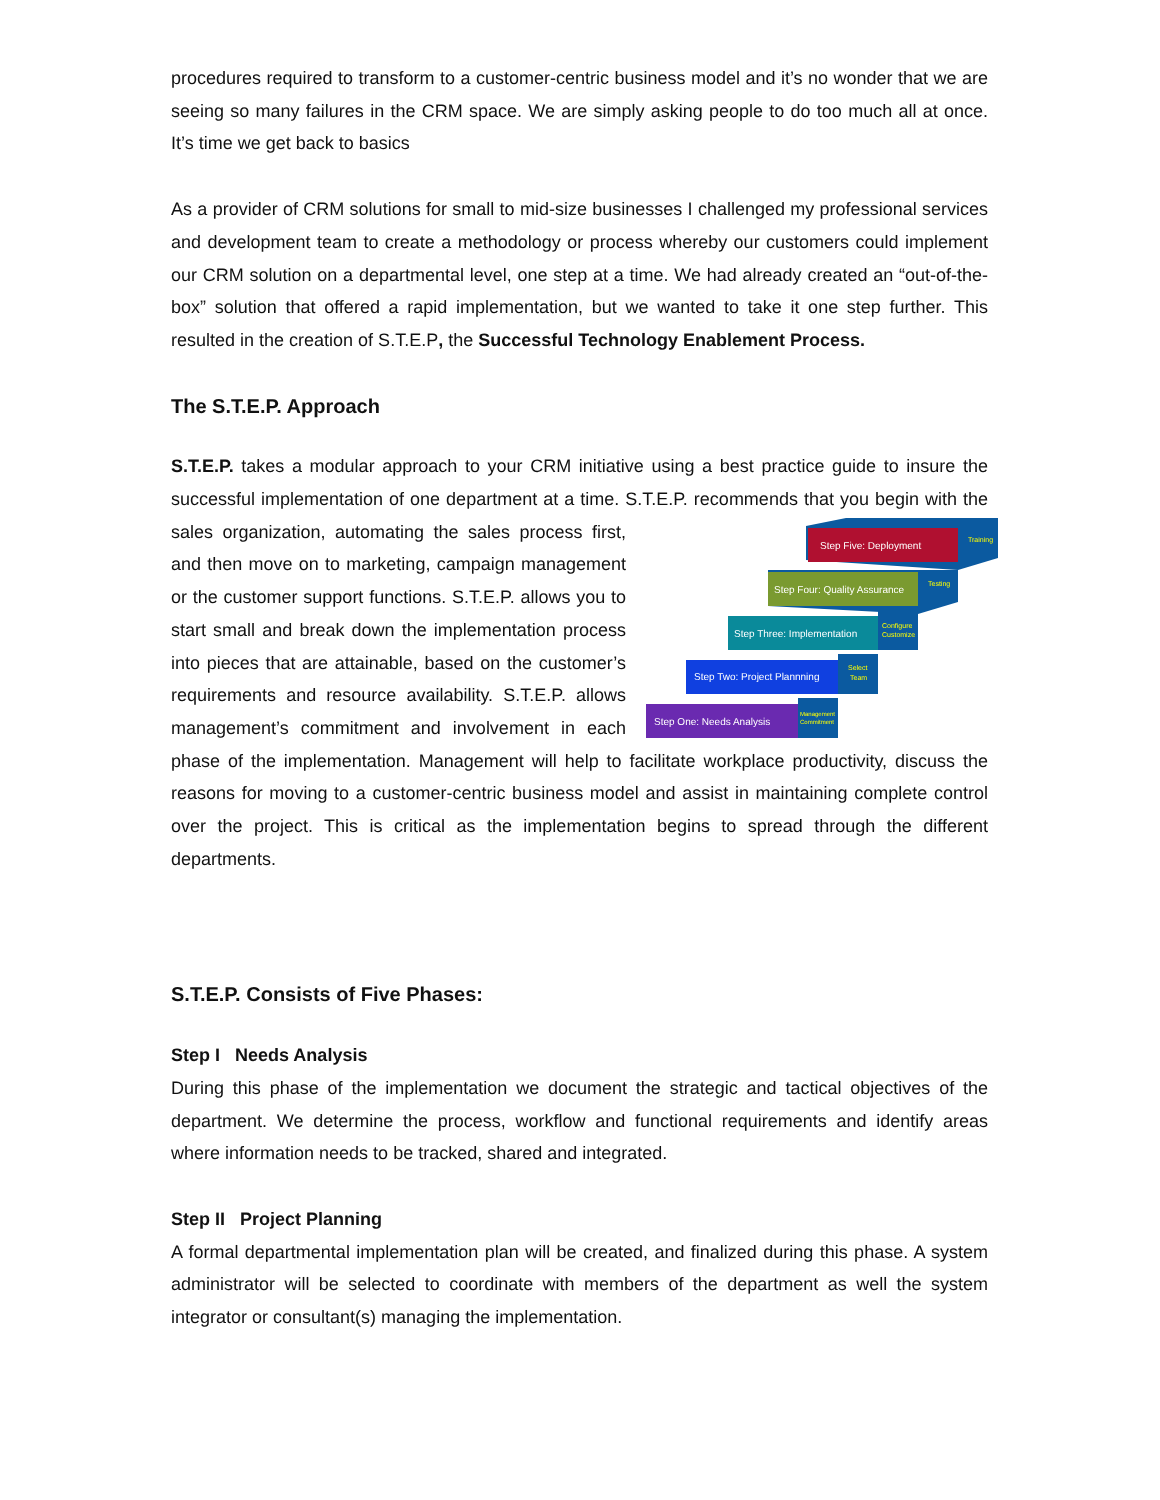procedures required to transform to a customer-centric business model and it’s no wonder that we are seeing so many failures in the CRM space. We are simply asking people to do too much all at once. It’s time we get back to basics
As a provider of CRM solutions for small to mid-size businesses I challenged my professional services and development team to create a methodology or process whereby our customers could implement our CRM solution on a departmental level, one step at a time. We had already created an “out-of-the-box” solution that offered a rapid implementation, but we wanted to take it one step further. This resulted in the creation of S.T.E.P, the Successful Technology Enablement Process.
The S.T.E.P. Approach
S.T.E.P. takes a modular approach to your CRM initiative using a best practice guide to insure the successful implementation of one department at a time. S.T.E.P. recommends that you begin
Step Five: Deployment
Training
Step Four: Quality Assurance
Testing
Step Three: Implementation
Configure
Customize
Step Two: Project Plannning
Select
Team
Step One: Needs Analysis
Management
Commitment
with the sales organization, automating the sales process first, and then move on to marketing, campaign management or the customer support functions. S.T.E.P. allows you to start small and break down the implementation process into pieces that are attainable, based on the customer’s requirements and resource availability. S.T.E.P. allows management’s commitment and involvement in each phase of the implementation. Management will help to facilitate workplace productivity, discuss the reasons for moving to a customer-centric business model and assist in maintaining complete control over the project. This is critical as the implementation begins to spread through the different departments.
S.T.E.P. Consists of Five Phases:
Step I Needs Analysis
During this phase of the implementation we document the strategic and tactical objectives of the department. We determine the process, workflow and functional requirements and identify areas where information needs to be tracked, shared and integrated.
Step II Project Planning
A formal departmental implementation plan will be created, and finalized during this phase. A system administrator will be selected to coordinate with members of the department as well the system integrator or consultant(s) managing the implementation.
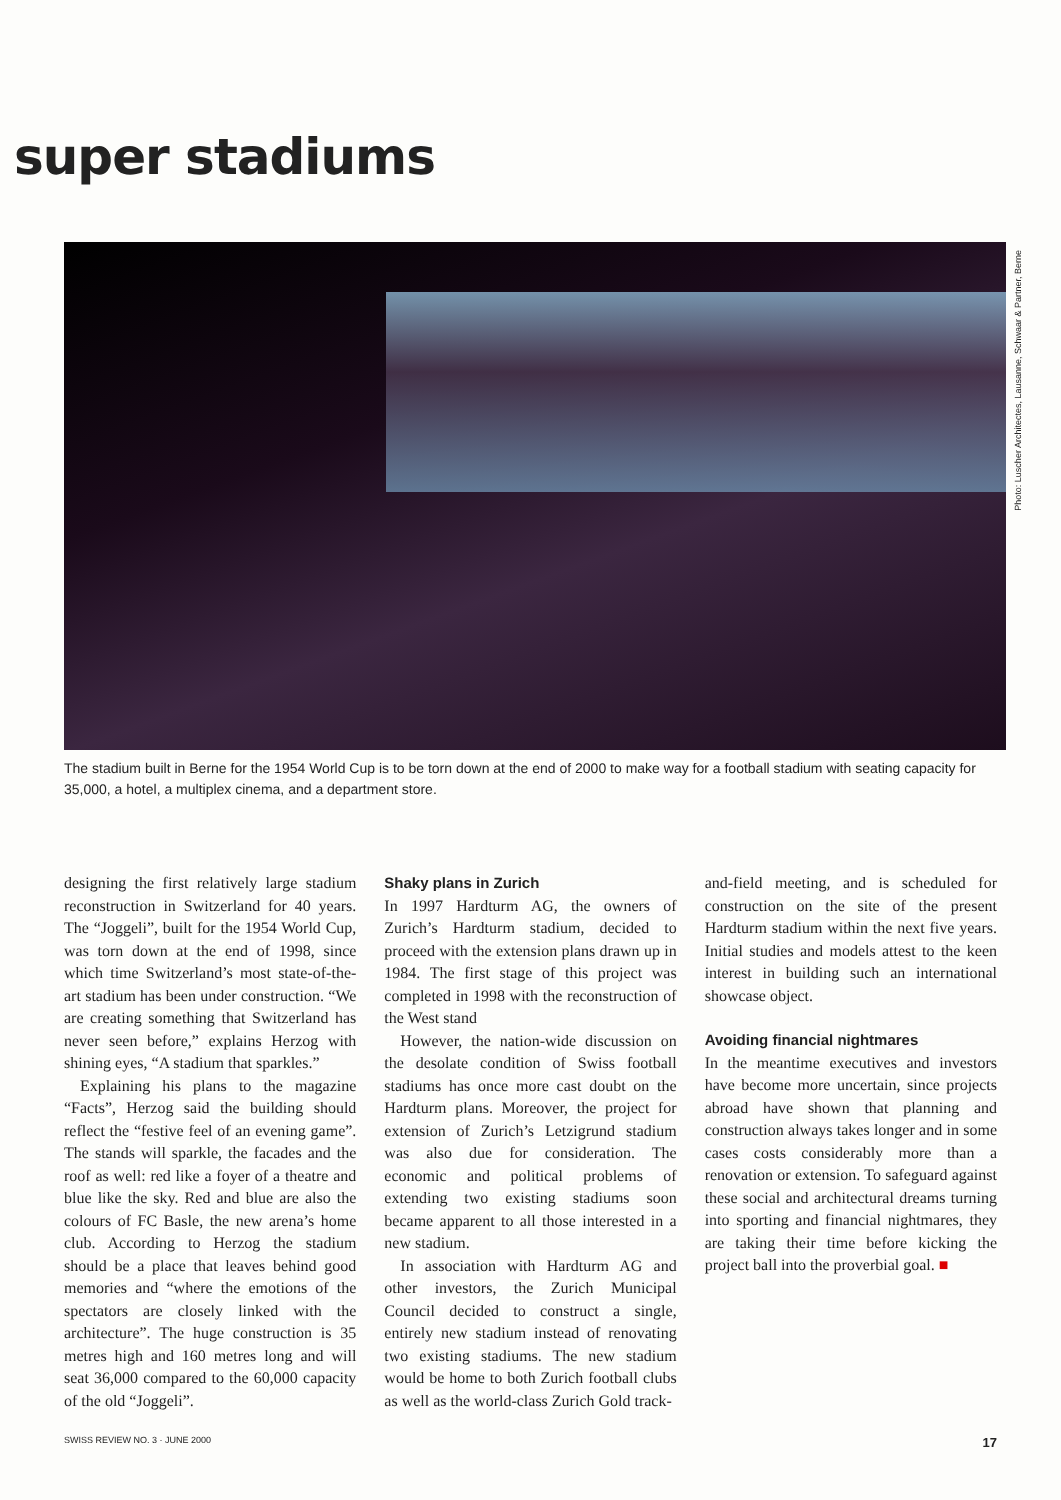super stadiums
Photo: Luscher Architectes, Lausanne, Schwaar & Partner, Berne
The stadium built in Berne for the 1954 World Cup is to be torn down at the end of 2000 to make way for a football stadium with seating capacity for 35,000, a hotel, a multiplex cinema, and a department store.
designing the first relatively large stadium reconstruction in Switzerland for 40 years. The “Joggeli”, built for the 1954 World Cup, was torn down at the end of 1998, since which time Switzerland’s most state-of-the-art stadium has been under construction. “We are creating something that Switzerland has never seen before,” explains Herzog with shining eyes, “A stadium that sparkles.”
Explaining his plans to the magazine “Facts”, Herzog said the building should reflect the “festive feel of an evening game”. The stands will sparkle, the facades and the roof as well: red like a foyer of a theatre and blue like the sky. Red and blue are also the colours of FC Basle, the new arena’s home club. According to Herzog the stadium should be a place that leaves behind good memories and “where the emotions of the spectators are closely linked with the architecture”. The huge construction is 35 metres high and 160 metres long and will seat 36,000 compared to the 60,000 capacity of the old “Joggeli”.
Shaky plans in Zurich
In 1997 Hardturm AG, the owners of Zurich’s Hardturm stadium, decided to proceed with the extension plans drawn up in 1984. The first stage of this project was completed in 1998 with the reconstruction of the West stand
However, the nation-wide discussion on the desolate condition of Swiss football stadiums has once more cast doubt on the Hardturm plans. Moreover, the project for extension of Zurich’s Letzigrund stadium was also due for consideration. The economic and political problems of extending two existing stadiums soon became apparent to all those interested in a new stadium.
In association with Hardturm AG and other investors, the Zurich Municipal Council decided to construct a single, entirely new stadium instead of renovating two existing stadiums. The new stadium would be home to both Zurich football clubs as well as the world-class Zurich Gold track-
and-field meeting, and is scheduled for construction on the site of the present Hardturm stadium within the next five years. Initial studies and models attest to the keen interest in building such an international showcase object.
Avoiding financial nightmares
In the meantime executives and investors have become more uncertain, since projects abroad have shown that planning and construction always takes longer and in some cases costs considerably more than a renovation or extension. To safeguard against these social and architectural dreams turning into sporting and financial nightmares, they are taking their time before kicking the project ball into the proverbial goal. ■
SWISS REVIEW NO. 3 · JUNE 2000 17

**TASK:** In the entries above, the lines from the one bearing "However, the nation-wide" up to and including the one bearing "In association with" should be transcribed exactly; no other line is wanted.

**RESPONSE:**
However, the nation-wide discussion on the desolate condition of Swiss football stadiums has once more cast doubt on the Hardturm plans. Moreover, the project for extension of Zurich’s Letzigrund stadium was also due for consideration. The economic and political problems of extending two existing stadiums soon became apparent to all those interested in a new stadium.
In association with Hardturm AG and other investors, the Zurich Municipal Council decided to construct a single, entirely new stadium instead of renovating two existing stadiums. The new stadium would be home to both Zurich football clubs as well as the world-class Zurich Gold track-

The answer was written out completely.